Il était sur un arbre, à ce qu’il lui semblait,
et là Jupiter lui lavait le dos et les côtés,
et Phébus aussi lui apportait un linge
pour le sécher, et à cause de ceci son orgueil augmenta ;
et à sa fille, qui se trouvait près de lui,
qu’il savait être pleine de grand savoir,
il ordonna de lui dire ce que cela signifiait,
3940 et elle lui expliqua ainsi son rêve.

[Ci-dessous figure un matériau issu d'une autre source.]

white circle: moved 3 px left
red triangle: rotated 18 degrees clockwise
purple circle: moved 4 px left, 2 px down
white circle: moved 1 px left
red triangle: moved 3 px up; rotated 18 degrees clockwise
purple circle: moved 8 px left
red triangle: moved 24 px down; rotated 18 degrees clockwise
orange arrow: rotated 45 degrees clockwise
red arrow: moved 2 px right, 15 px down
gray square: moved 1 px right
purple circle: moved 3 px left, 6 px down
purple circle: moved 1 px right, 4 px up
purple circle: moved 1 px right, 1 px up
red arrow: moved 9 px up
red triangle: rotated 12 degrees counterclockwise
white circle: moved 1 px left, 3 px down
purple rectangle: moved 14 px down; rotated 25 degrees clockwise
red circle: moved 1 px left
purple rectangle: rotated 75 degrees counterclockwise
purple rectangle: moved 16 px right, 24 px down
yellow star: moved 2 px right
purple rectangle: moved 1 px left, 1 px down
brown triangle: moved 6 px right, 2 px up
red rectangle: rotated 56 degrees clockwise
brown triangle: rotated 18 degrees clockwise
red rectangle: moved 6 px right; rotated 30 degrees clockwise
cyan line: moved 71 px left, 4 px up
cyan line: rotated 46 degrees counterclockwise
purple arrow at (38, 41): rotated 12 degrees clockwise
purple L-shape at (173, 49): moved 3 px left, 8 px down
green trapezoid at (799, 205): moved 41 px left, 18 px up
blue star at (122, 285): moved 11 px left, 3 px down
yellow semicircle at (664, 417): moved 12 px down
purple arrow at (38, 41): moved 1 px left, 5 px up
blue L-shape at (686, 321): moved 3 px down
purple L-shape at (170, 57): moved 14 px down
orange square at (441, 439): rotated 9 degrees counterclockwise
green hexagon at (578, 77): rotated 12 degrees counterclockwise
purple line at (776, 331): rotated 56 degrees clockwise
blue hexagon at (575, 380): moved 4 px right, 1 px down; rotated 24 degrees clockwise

« L’arbre, (dit-elle,) veut dire le gibet,
et Jupiter représente la neige et la pluie,
et Phébus, avec son linge si propre,
ce sont les rayons du soleil ;
Tu seras pendu, père, certainement ;
la pluie te lavera et le soleil te séchera. »
Ainsi elle l’avertit tout net et très clairement,
sa fille, qui avait nom Phanie.

Pendu fut Crésus, le monarque orgueilleux,
3950 son trône royal ne lui servit de rien. —
Tragédie n’est rien autre chose[1],
et n’a lieu dans ses chants de pleurer et se lamenter
que parce que la fortune toujours attaque
de coups inattendus les royautés qui sont orgueilleuses ;
car lorsqu’on se fie a elle, c’est alors qu’elle se dérobe
et couvre d’un nuage son visage lumineux…


Ici le Chevalier interrompt le conte du Moine.
  1. Comparer le Prologue du Moine, v. 3163 et suiv. Ici encore Chaucer suit Boèce, B. 2, Prose 2.